====== Supplied data

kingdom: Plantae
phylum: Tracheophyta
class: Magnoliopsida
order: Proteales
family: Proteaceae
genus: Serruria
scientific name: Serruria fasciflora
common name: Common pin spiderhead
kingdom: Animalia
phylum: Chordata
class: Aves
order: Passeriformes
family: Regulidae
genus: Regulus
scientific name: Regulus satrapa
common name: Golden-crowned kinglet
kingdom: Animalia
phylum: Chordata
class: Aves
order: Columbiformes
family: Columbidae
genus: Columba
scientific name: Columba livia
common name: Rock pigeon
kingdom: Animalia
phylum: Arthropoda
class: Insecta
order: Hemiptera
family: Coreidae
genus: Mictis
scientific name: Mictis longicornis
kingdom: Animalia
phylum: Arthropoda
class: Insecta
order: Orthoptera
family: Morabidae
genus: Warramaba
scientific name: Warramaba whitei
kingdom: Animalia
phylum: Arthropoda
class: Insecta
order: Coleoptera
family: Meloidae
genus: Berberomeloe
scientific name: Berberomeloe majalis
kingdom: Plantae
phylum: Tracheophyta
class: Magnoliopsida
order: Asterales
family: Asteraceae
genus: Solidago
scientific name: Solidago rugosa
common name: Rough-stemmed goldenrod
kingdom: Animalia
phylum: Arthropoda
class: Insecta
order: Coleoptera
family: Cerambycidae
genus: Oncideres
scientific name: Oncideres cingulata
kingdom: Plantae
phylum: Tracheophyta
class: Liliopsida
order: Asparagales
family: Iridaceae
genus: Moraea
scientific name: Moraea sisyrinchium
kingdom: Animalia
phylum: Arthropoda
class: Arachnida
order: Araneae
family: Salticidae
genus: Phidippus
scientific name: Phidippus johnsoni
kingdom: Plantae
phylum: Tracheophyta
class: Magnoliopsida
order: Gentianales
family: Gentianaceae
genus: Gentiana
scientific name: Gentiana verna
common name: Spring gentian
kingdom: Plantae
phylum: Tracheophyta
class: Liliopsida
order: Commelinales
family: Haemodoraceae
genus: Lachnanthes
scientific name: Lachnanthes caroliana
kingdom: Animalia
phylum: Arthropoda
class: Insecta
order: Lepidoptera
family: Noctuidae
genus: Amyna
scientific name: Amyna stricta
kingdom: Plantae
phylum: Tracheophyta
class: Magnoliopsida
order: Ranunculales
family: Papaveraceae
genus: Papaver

============

> **Directions for this task**: Put the items above into a two-column CSV with the headers field and value, giving one row for each line. Quote every field and replace any line breaks inside a field with spaces.

> **Correct response**:
field,value
"kingdom:","Plantae"
"phylum:","Tracheophyta"
"class:","Magnoliopsida"
"order:","Proteales"
"family:","Proteaceae"
"genus:","Serruria"
"scientific name:","Serruria fasciflora"
"common name:","Common pin spiderhead"
"kingdom:","Animalia"
"phylum:","Chordata"
"class:","Aves"
"order:","Passeriformes"
"family:","Regulidae"
"genus:","Regulus"
"scientific name:","Regulus satrapa"
"common name:","Golden-crowned kinglet"
"kingdom:","Animalia"
"phylum:","Chordata"
"class:","Aves"
"order:","Columbiformes"
"family:","Columbidae"
"genus:","Columba"
"scientific name:","Columba livia"
"common name:","Rock pigeon"
"kingdom:","Animalia"
"phylum:","Arthropoda"
"class:","Insecta"
"order:","Hemiptera"
"family:","Coreidae"
"genus:","Mictis"
"scientific name:","Mictis longicornis"
"kingdom:","Animalia"
"phylum:","Arthropoda"
"class:","Insecta"
"order:","Orthoptera"
"family:","Morabidae"
"genus:","Warramaba"
"scientific name:","Warramaba whitei"
"kingdom:","Animalia"
"phylum:","Arthropoda"
"class:","Insecta"
"order:","Coleoptera"
"family:","Meloidae"
"genus:","Berberomeloe"
"scientific name:","Berberomeloe majalis"
"kingdom:","Plantae"
"phylum:","Tracheophyta"
"class:","Magnoliopsida"
"order:","Asterales"
"family:","Asteraceae"
"genus:","Solidago"
"scientific name:","Solidago rugosa"
"common name:","Rough-stemmed goldenrod"
"kingdom:","Animalia"
"phylum:","Arthropoda"
"class:","Insecta"
"order:","Coleoptera"
"family:","Cerambycidae"
"genus:","Oncideres"
"scientific name:","Oncideres cingulata"
"kingdom:","Plantae"
"phylum:","Tracheophyta"
"class:","Liliopsida"
"order:","Asparagales"
"family:","Iridaceae"
"genus:","Moraea"
"scientific name:","Moraea sisyrinchium"
"kingdom:","Animalia"
"phylum:","Arthropoda"
"class:","Arachnida"
"order:","Araneae"
"family:","Salticidae"
"genus:","Phidippus"
"scientific name:","Phidippus johnsoni"
"kingdom:","Plantae"
"phylum:","Tracheophyta"
"class:","Magnoliopsida"
"order:","Gentianales"
"family:","Gentianaceae"
"genus:","Gentiana"
"scientific name:","Gentiana verna"
"common name:","Spring gentian"
"kingdom:","Plantae"
"phylum:","Tracheophyta"
"class:","Liliopsida"
"order:","Commelinales"
"family:","Haemodoraceae"
"genus:","Lachnanthes"
"scientific name:","Lachnanthes caroliana"
"kingdom:","Animalia"
"phylum:","Arthropoda"
"class:","Insecta"
"order:","Lepidoptera"
"family:","Noctuidae"
"genus:","Amyna"
"scientific name:","Amyna stricta"
"kingdom:","Plantae"
"phylum:","Tracheophyta"
"class:","Magnoliopsida"
"order:","Ranunculales"
"family:","Papaveraceae"
"genus:","Papaver"